Acad | Integrating AI into Research

date

Sep 22, 2024

slug

integrating-artificial-intelligence-into-research

status

Published

summary

Recent advances in AI, particularly generative large language models, enhance research efficiency through AI-augmented annotations, assisted programming, content-based file management, grammar correction, and idea generation, offering tools like Label Studio, GitHub Copilot, and BotAI for improved workflows.

AI-augmented Annotations

Annotations are time-consuming and generally expensive, especially if you want to shorten the expected completion time of an annotation task. However, scholars in various fields have demonstrated the potential of artificial intelligence in labeling certain types of data. For example, in a PNAS work and our early attempts, we both found that ChatGPT may have equivalent or even better ability to finish annotations tasks.

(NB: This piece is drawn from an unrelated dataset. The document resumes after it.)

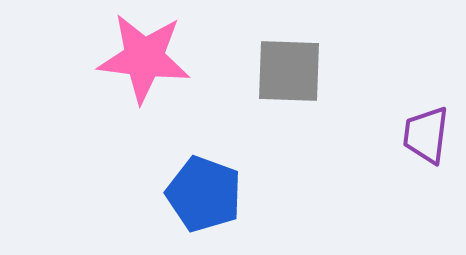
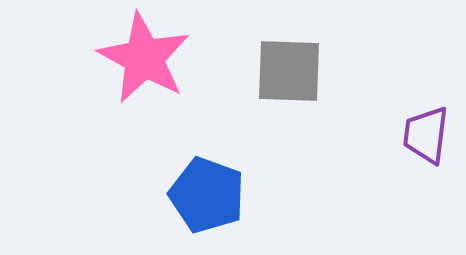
pink star: rotated 22 degrees clockwise
blue pentagon: moved 3 px right, 1 px down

Among the available tools, I'd like to recommend two that we could leverage for daily annotation tasks: Label Studio and Python.

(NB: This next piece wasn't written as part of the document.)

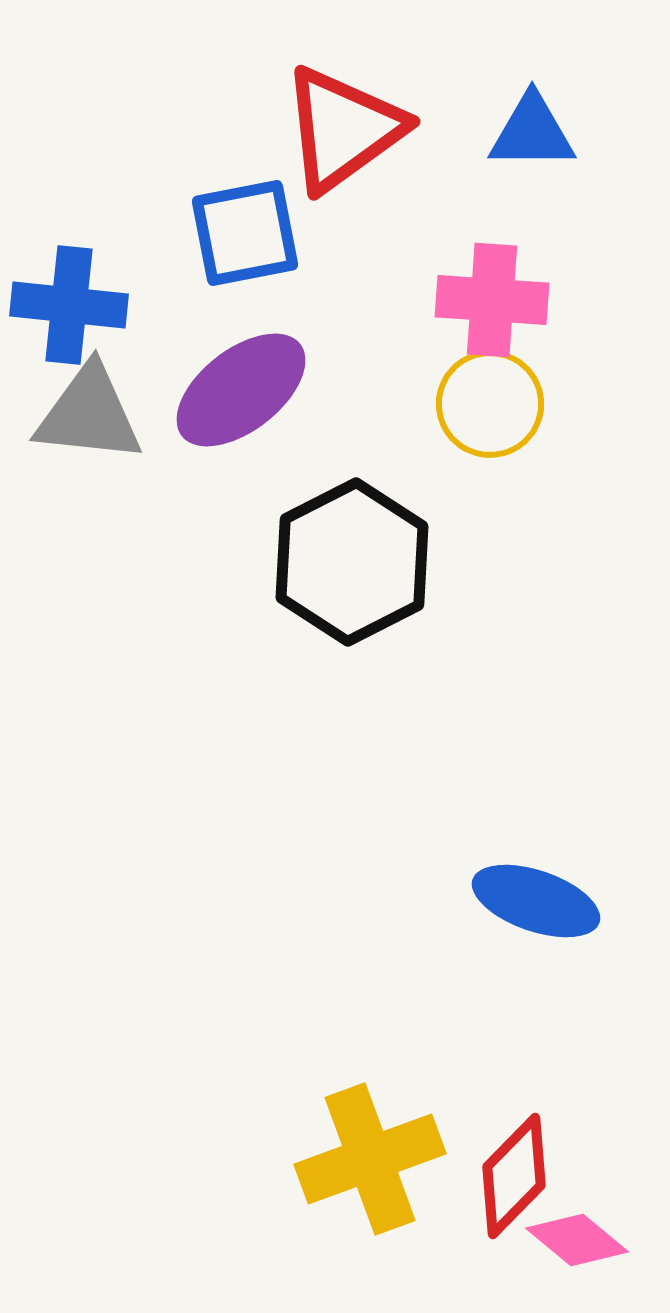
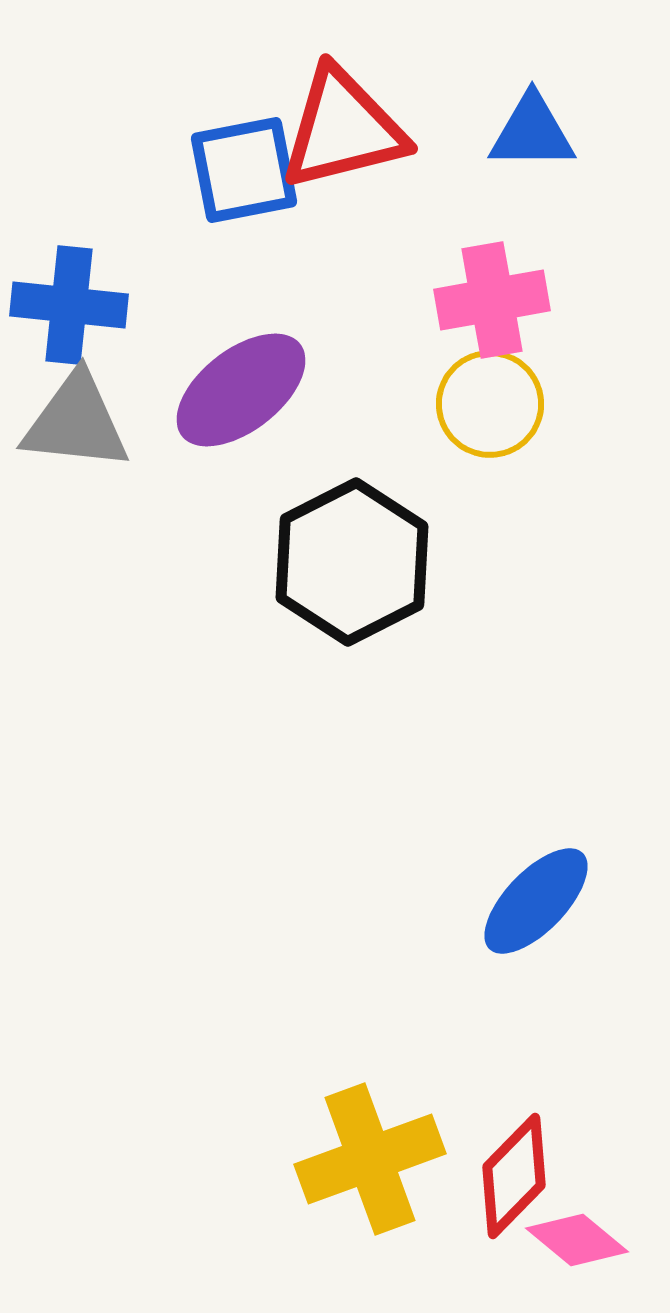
red triangle: rotated 22 degrees clockwise
blue square: moved 1 px left, 63 px up
pink cross: rotated 14 degrees counterclockwise
gray triangle: moved 13 px left, 8 px down
blue ellipse: rotated 65 degrees counterclockwise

Label studio is a well-designed collaborative annotation platform that supports AI-assisted annotations.

Automatic annotations using Python and openai

However, while Label Studio is efficient enough for collaborative works, it fails to quickly generates labels for data exploration, allowing you quickly evaluate a hypothesis. Please refer to OpenAI’s official documentation for further information.

Assisted Programing

Many modern code editors now support embedded AI-assisted coding. For instance, GitHub Copilot and Cursor offer such capabilities. In my own research pipeline, I've found two scenarios where these tools are particularly helpful.

Remind you of built-in and library function properties. I often switch between Python and R, which leads to confusion about function names in different packages. For example, you might unconsciously use df.head() in R and head(df) in Python. Additionally, if you frequently use libraries like ggplot2, it's challenging to remember every detail of each plotting component. In these cases, you can simply ask the AI for a quick solution, saving time you'd otherwise spend reading documentation.

Auto-completion for easy tasks. For simple, repetitive tasks—such as writing a for loop—you can use AI-powered inline completion. This saves considerable time and effort.

Content-based File Management

Another good practice of using AI in research is to rename your messy filenames with its content. Here I provide a light-wight tool designed for finishing this simple but really helpful task: Riffo.

Riffo is an AI-driven file management tool that renames your files based on their content. When downloading papers online, you often encounter messy filenames containing DOIs, series numbers, or other random characters. With Riffo, you can rename these files in seconds without opening them or manually inputting anything.

Grammar Correction

While many of us have realized AI's potential for correcting common grammar errors, I bet few of us have a convenient way to do so. Here, I'll share the most convenient method I've found.

BotAI is a quick, light, and highly customizable tool to correct minor errors in your writing across various platforms. When you need to fix a paragraph or a specific chunk of text, simply select it and press a customizable button in BotAI's settings. Within seconds, it will correct and replace the original text.

Of course, you may discover additional tools suitable for various scenarios. For instance, I'm using Notion AI to write this very blog post.

Brainstorming Ideas

Does AI generate new research ideas? In a recently study by Si et al. on arXiv, they find that AI actually generates novel ideas that might be helpful in doing research. In our own experience, in some cases (frankly speaking, definitely not all), ChatGPT can propose some explanations to unexpected findings. Among them, we have found one explanation generated by ChatGPT was correct, after doing a hypothesis testing on the data.

Hey, ChatGPT, can you do research for me? No but I can help.

References

Gilardi, F., Alizadeh, M., & Kubli, M. (2023). ChatGPT outperforms crowd workers for text-annotation tasks. Proceedings of the National Academy of Sciences, 120(30), e2305016120.

Ouyang, R. & Yu, J. (2023). ChatGPT Outperforms Humans in Annotation: A Cross-domain, Bilingual Experiment. PolyMeth 2023.

Si, C., Yang, D., & Hashimoto, T. (2024). Can LLMs Generate Novel Research Ideas? A Large-Scale Human Study with 100+ NLP Researchers. arXiv preprint arXiv:2409.04109.

Wang, W., Ning, H., Zhang, G., Liu, L., & Wang, Y. (2024). Rocks Coding, Not Development: A Human-Centric, Experimental Evaluation of LLM-Supported SE Tasks. Proceedings of the ACM on Software Engineering, 1(FSE), 699-721.